> [Exercise data]:
◆ ◆ ◆ ◆ ◆

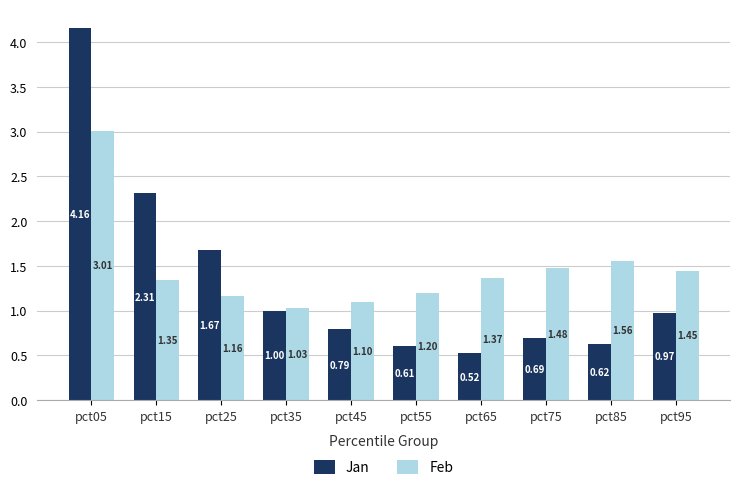

Which series changed the most between pct45 and pct75?

Feb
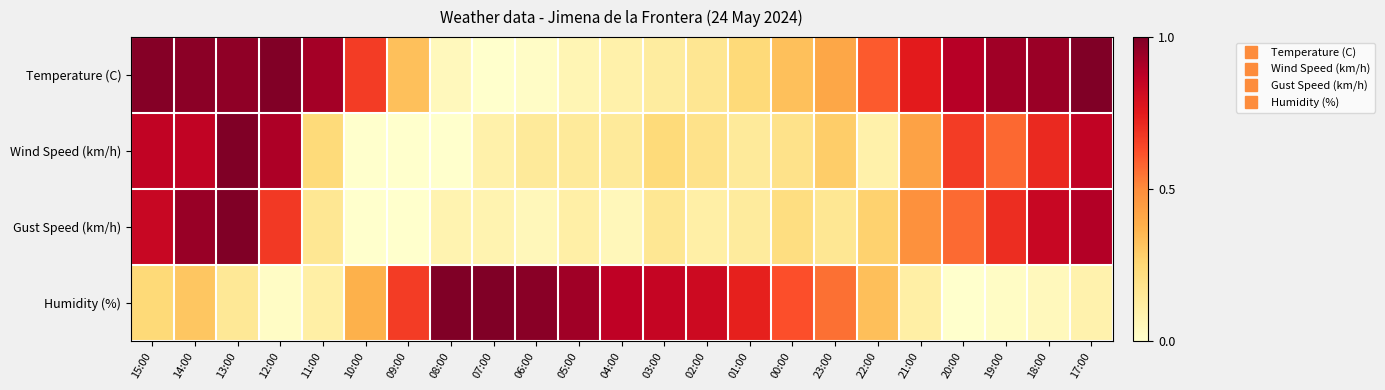

At 19:00, list the series in order from smallest to largest.

Humidity (%), Wind Speed (km/h), Gust Speed (km/h), Temperature (C)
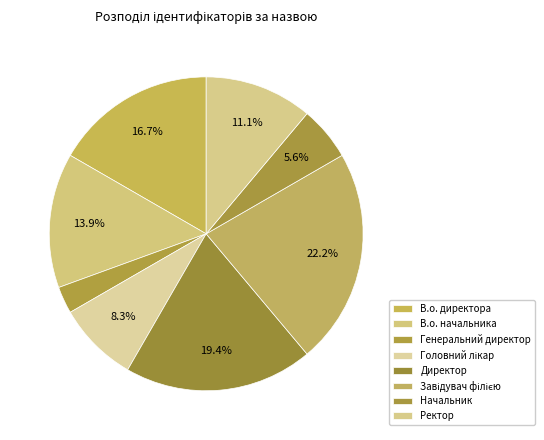

Combined, what portion of the pie is В.о. начальника and Начальник?

19.4%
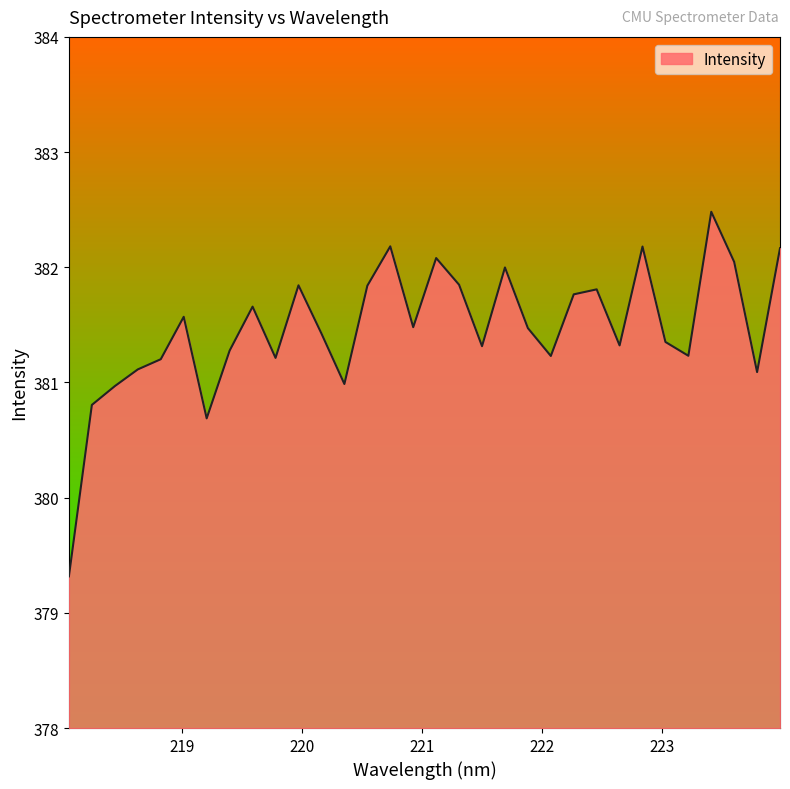

What is the greatest value displayed?

382.5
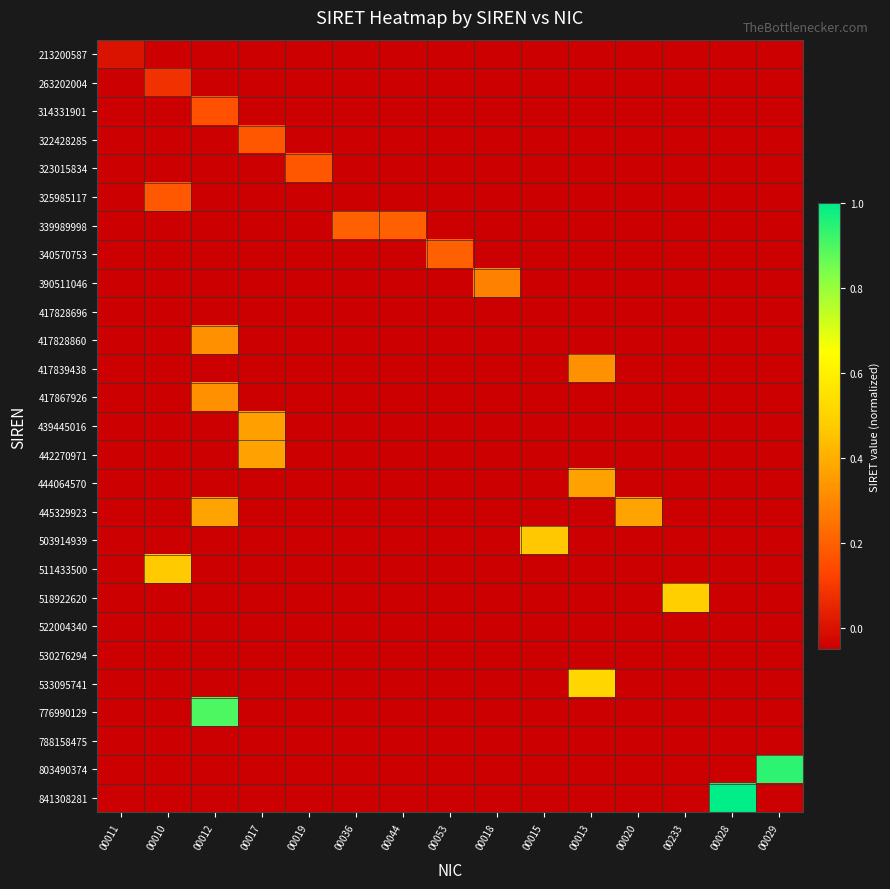

Reading left to right, list all the values displayed in this chart.

213200587: 00011=0.0	00010=-0.1	00012=-0.1	00017=-0.1	00019=-0.1	00036=-0.1	00044=-0.1	00053=-0.1	00018=-0.1	00015=-0.1	00013=-0.1	00020=-0.1	00233=-0.1	00028=-0.1	00029=-0.1
263202004: 00011=-0.1	00010=0.1	00012=-0.1	00017=-0.1	00019=-0.1	00036=-0.1	00044=-0.1	00053=-0.1	00018=-0.1	00015=-0.1	00013=-0.1	00020=-0.1	00233=-0.1	00028=-0.1	00029=-0.1
314331901: 00011=-0.1	00010=-0.1	00012=0.2	00017=-0.1	00019=-0.1	00036=-0.1	00044=-0.1	00053=-0.1	00018=-0.1	00015=-0.1	00013=-0.1	00020=-0.1	00233=-0.1	00028=-0.1	00029=-0.1
322428285: 00011=-0.1	00010=-0.1	00012=-0.1	00017=0.2	00019=-0.1	00036=-0.1	00044=-0.1	00053=-0.1	00018=-0.1	00015=-0.1	00013=-0.1	00020=-0.1	00233=-0.1	00028=-0.1	00029=-0.1
323015834: 00011=-0.1	00010=-0.1	00012=-0.1	00017=-0.1	00019=0.2	00036=-0.1	00044=-0.1	00053=-0.1	00018=-0.1	00015=-0.1	00013=-0.1	00020=-0.1	00233=-0.1	00028=-0.1	00029=-0.1
325985117: 00011=-0.1	00010=0.2	00012=-0.1	00017=-0.1	00019=-0.1	00036=-0.1	00044=-0.1	00053=-0.1	00018=-0.1	00015=-0.1	00013=-0.1	00020=-0.1	00233=-0.1	00028=-0.1	00029=-0.1
339989998: 00011=-0.1	00010=-0.1	00012=-0.1	00017=-0.1	00019=-0.1	00036=0.2	00044=0.2	00053=-0.1	00018=-0.1	00015=-0.1	00013=-0.1	00020=-0.1	00233=-0.1	00028=-0.1	00029=-0.1
340570753: 00011=-0.1	00010=-0.1	00012=-0.1	00017=-0.1	00019=-0.1	00036=-0.1	00044=-0.1	00053=0.2	00018=-0.1	00015=-0.1	00013=-0.1	00020=-0.1	00233=-0.1	00028=-0.1	00029=-0.1
390511046: 00011=-0.1	00010=-0.1	00012=-0.1	00017=-0.1	00019=-0.1	00036=-0.1	00044=-0.1	00053=-0.1	00018=0.3	00015=-0.1	00013=-0.1	00020=-0.1	00233=-0.1	00028=-0.1	00029=-0.1
417828696: 00011=-0.1	00010=-0.1	00012=-0.1	00017=-0.1	00019=-0.1	00036=-0.1	00044=-0.1	00053=-0.1	00018=-0.1	00015=-0.1	00013=-0.1	00020=-0.1	00233=-0.1	00028=-0.1	00029=-0.1
417828860: 00011=-0.1	00010=-0.1	00012=0.3	00017=-0.1	00019=-0.1	00036=-0.1	00044=-0.1	00053=-0.1	00018=-0.1	00015=-0.1	00013=-0.1	00020=-0.1	00233=-0.1	00028=-0.1	00029=-0.1
417839438: 00011=-0.1	00010=-0.1	00012=-0.1	00017=-0.1	00019=-0.1	00036=-0.1	00044=-0.1	00053=-0.1	00018=-0.1	00015=-0.1	00013=0.3	00020=-0.1	00233=-0.1	00028=-0.1	00029=-0.1
417867926: 00011=-0.1	00010=-0.1	00012=0.3	00017=-0.1	00019=-0.1	00036=-0.1	00044=-0.1	00053=-0.1	00018=-0.1	00015=-0.1	00013=-0.1	00020=-0.1	00233=-0.1	00028=-0.1	00029=-0.1
439445016: 00011=-0.1	00010=-0.1	00012=-0.1	00017=0.4	00019=-0.1	00036=-0.1	00044=-0.1	00053=-0.1	00018=-0.1	00015=-0.1	00013=-0.1	00020=-0.1	00233=-0.1	00028=-0.1	00029=-0.1
442270971: 00011=-0.1	00010=-0.1	00012=-0.1	00017=0.4	00019=-0.1	00036=-0.1	00044=-0.1	00053=-0.1	00018=-0.1	00015=-0.1	00013=-0.1	00020=-0.1	00233=-0.1	00028=-0.1	00029=-0.1
444064570: 00011=-0.1	00010=-0.1	00012=-0.1	00017=-0.1	00019=-0.1	00036=-0.1	00044=-0.1	00053=-0.1	00018=-0.1	00015=-0.1	00013=0.4	00020=-0.1	00233=-0.1	00028=-0.1	00029=-0.1
445329923: 00011=-0.1	00010=-0.1	00012=0.4	00017=-0.1	00019=-0.1	00036=-0.1	00044=-0.1	00053=-0.1	00018=-0.1	00015=-0.1	00013=-0.1	00020=0.4	00233=-0.1	00028=-0.1	00029=-0.1
503914939: 00011=-0.1	00010=-0.1	00012=-0.1	00017=-0.1	00019=-0.1	00036=-0.1	00044=-0.1	00053=-0.1	00018=-0.1	00015=0.5	00013=-0.1	00020=-0.1	00233=-0.1	00028=-0.1	00029=-0.1
511433500: 00011=-0.1	00010=0.5	00012=-0.1	00017=-0.1	00019=-0.1	00036=-0.1	00044=-0.1	00053=-0.1	00018=-0.1	00015=-0.1	00013=-0.1	00020=-0.1	00233=-0.1	00028=-0.1	00029=-0.1
518922620: 00011=-0.1	00010=-0.1	00012=-0.1	00017=-0.1	00019=-0.1	00036=-0.1	00044=-0.1	00053=-0.1	00018=-0.1	00015=-0.1	00013=-0.1	00020=-0.1	00233=0.5	00028=-0.1	00029=-0.1
522004340: 00011=-0.1	00010=-0.1	00012=-0.1	00017=-0.1	00019=-0.1	00036=-0.1	00044=-0.1	00053=-0.1	00018=-0.1	00015=-0.1	00013=-0.1	00020=-0.1	00233=-0.1	00028=-0.1	00029=-0.1
530276294: 00011=-0.1	00010=-0.1	00012=-0.1	00017=-0.1	00019=-0.1	00036=-0.1	00044=-0.1	00053=-0.1	00018=-0.1	00015=-0.1	00013=-0.1	00020=-0.1	00233=-0.1	00028=-0.1	00029=-0.1
533095741: 00011=-0.1	00010=-0.1	00012=-0.1	00017=-0.1	00019=-0.1	00036=-0.1	00044=-0.1	00053=-0.1	00018=-0.1	00015=-0.1	00013=0.5	00020=-0.1	00233=-0.1	00028=-0.1	00029=-0.1
776990129: 00011=-0.1	00010=-0.1	00012=0.9	00017=-0.1	00019=-0.1	00036=-0.1	00044=-0.1	00053=-0.1	00018=-0.1	00015=-0.1	00013=-0.1	00020=-0.1	00233=-0.1	00028=-0.1	00029=-0.1
788158475: 00011=-0.1	00010=-0.1	00012=-0.1	00017=-0.1	00019=-0.1	00036=-0.1	00044=-0.1	00053=-0.1	00018=-0.1	00015=-0.1	00013=-0.1	00020=-0.1	00233=-0.1	00028=-0.1	00029=-0.1
803490374: 00011=-0.1	00010=-0.1	00012=-0.1	00017=-0.1	00019=-0.1	00036=-0.1	00044=-0.1	00053=-0.1	00018=-0.1	00015=-0.1	00013=-0.1	00020=-0.1	00233=-0.1	00028=-0.1	00029=0.9
841308281: 00011=-0.1	00010=-0.1	00012=-0.1	00017=-0.1	00019=-0.1	00036=-0.1	00044=-0.1	00053=-0.1	00018=-0.1	00015=-0.1	00013=-0.1	00020=-0.1	00233=-0.1	00028=1.0	00029=-0.1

◆ ◆ ◆ ◆ ◆

> [About this exercise]: Pull out each line in the rows above that contains the word "series". Case counts, so a match must have the same capitalization.

> [Exercise solution]:
Which series changed the most between pct45 and pct75?
At 19:00, list the series in order from smallest to largest.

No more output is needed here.